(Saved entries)
——
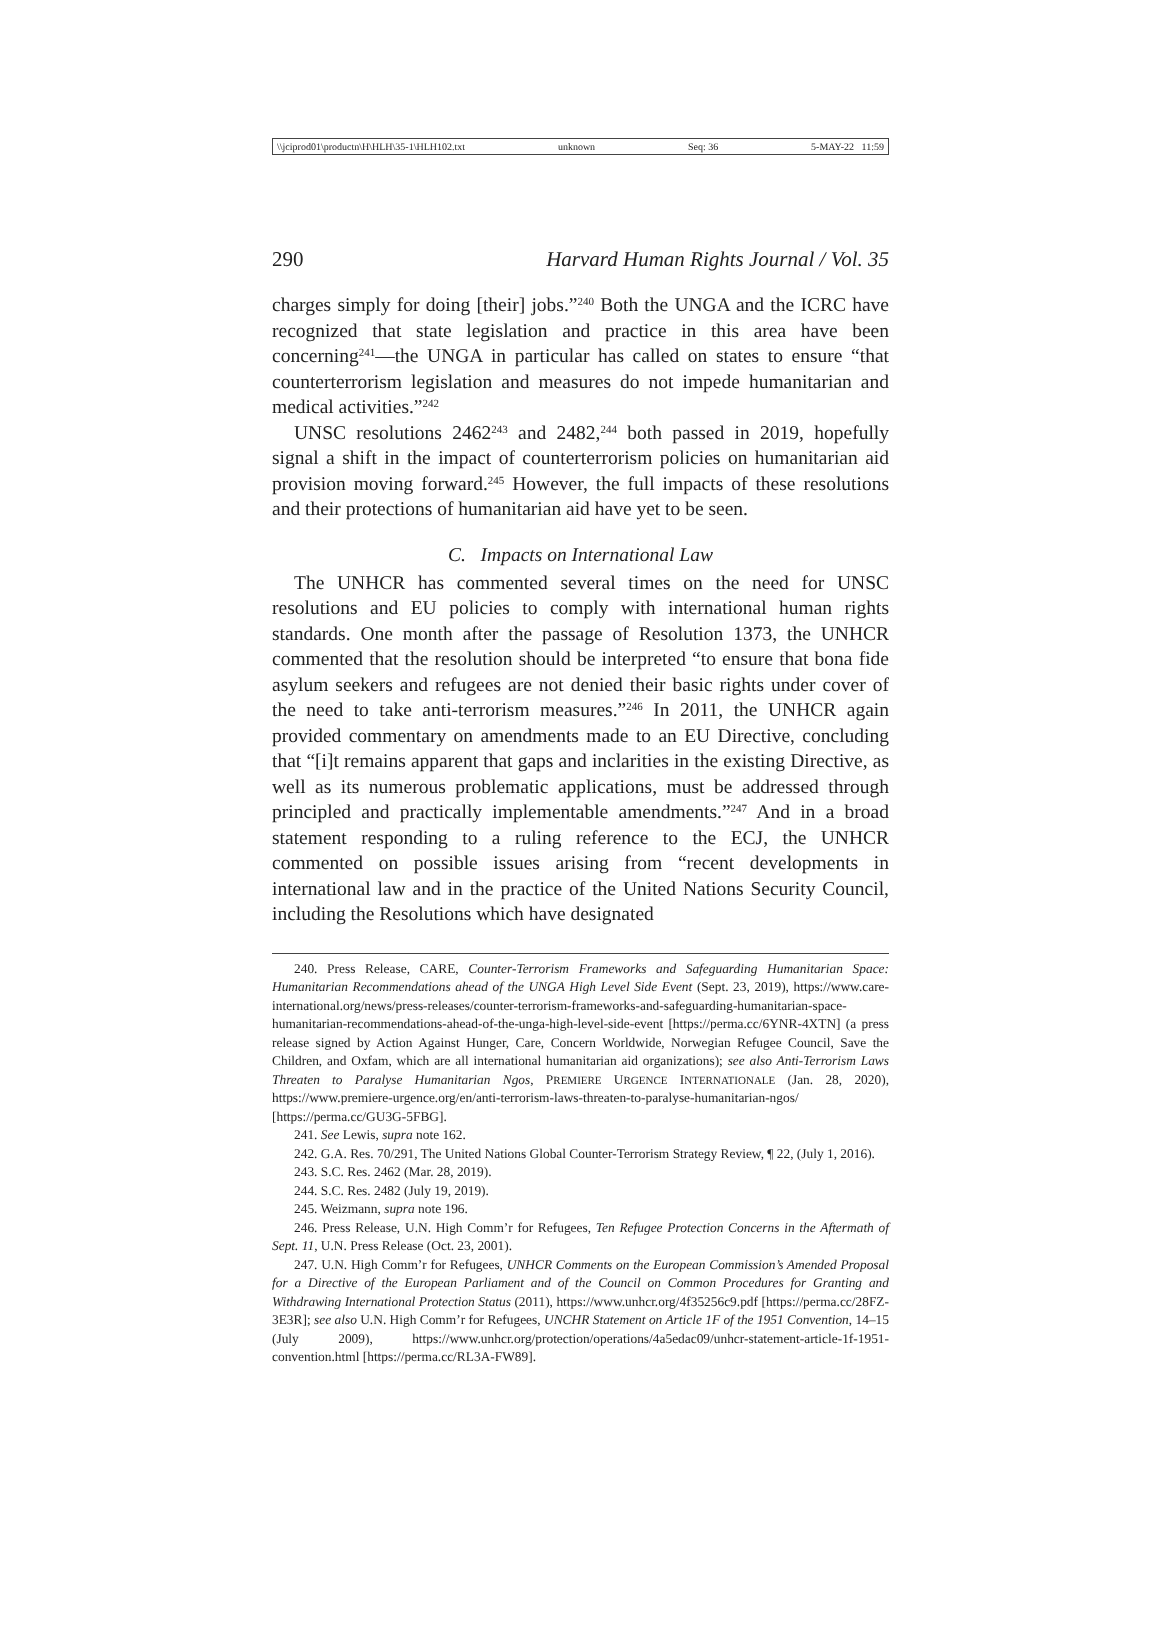\\jciprod01\productn\H\HLH\35-1\HLH102.txt unknown Seq: 36 5-MAY-22 11:59
290 Harvard Human Rights Journal / Vol. 35
charges simply for doing [their] jobs.”<sup>240</sup> Both the UNGA and the ICRC have recognized that state legislation and practice in this area have been concerning<sup>241</sup>—the UNGA in particular has called on states to ensure “that counterterrorism legislation and measures do not impede humanitarian and medical activities.”<sup>242</sup>
UNSC resolutions 2462<sup>243</sup> and 2482,<sup>244</sup> both passed in 2019, hopefully signal a shift in the impact of counterterrorism policies on humanitarian aid provision moving forward.<sup>245</sup> However, the full impacts of these resolutions and their protections of humanitarian aid have yet to be seen.
C. Impacts on International Law
The UNHCR has commented several times on the need for UNSC resolutions and EU policies to comply with international human rights standards. One month after the passage of Resolution 1373, the UNHCR commented that the resolution should be interpreted “to ensure that bona fide asylum seekers and refugees are not denied their basic rights under cover of the need to take anti-terrorism measures.”<sup>246</sup> In 2011, the UNHCR again provided commentary on amendments made to an EU Directive, concluding that “[i]t remains apparent that gaps and inclarities in the existing Directive, as well as its numerous problematic applications, must be addressed through principled and practically implementable amendments.”<sup>247</sup> And in a broad statement responding to a ruling reference to the ECJ, the UNHCR commented on possible issues arising from “recent developments in international law and in the practice of the United Nations Security Council, including the Resolutions which have designated
240. Press Release, CARE, Counter-Terrorism Frameworks and Safeguarding Humanitarian Space: Humanitarian Recommendations ahead of the UNGA High Level Side Event (Sept. 23, 2019), https://www.care-international.org/news/press-releases/counter-terrorism-frameworks-and-safeguarding-humanitarian-space-humanitarian-recommendations-ahead-of-the-unga-high-level-side-event [https://perma.cc/6YNR-4XTN] (a press release signed by Action Against Hunger, Care, Concern Worldwide, Norwegian Refugee Council, Save the Children, and Oxfam, which are all international humanitarian aid organizations); see also Anti-Terrorism Laws Threaten to Paralyse Humanitarian Ngos, PREMIERE URGENCE INTERNATIONALE (Jan. 28, 2020), https://www.premiere-urgence.org/en/anti-terrorism-laws-threaten-to-paralyse-humanitarian-ngos/ [https://perma.cc/GU3G-5FBG].
241. See Lewis, supra note 162.
242. G.A. Res. 70/291, The United Nations Global Counter-Terrorism Strategy Review, ¶ 22, (July 1, 2016).
243. S.C. Res. 2462 (Mar. 28, 2019).
244. S.C. Res. 2482 (July 19, 2019).
245. Weizmann, supra note 196.
246. Press Release, U.N. High Comm’r for Refugees, Ten Refugee Protection Concerns in the Aftermath of Sept. 11, U.N. Press Release (Oct. 23, 2001).
247. U.N. High Comm’r for Refugees, UNHCR Comments on the European Commission’s Amended Proposal for a Directive of the European Parliament and of the Council on Common Procedures for Granting and Withdrawing International Protection Status (2011), https://www.unhcr.org/4f35256c9.pdf [https://perma.cc/28FZ-3E3R]; see also U.N. High Comm’r for Refugees, UNCHR Statement on Article 1F of the 1951 Convention, 14–15 (July 2009), https://www.unhcr.org/protection/operations/4a5edac09/unhcr-statement-article-1f-1951-convention.html [https://perma.cc/RL3A-FW89].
——
**How to complete this task**
Check each line above for the string "note" and copy the ones that have it.

**Exercise result**
241. See Lewis, supra note 162.
245. Weizmann, supra note 196.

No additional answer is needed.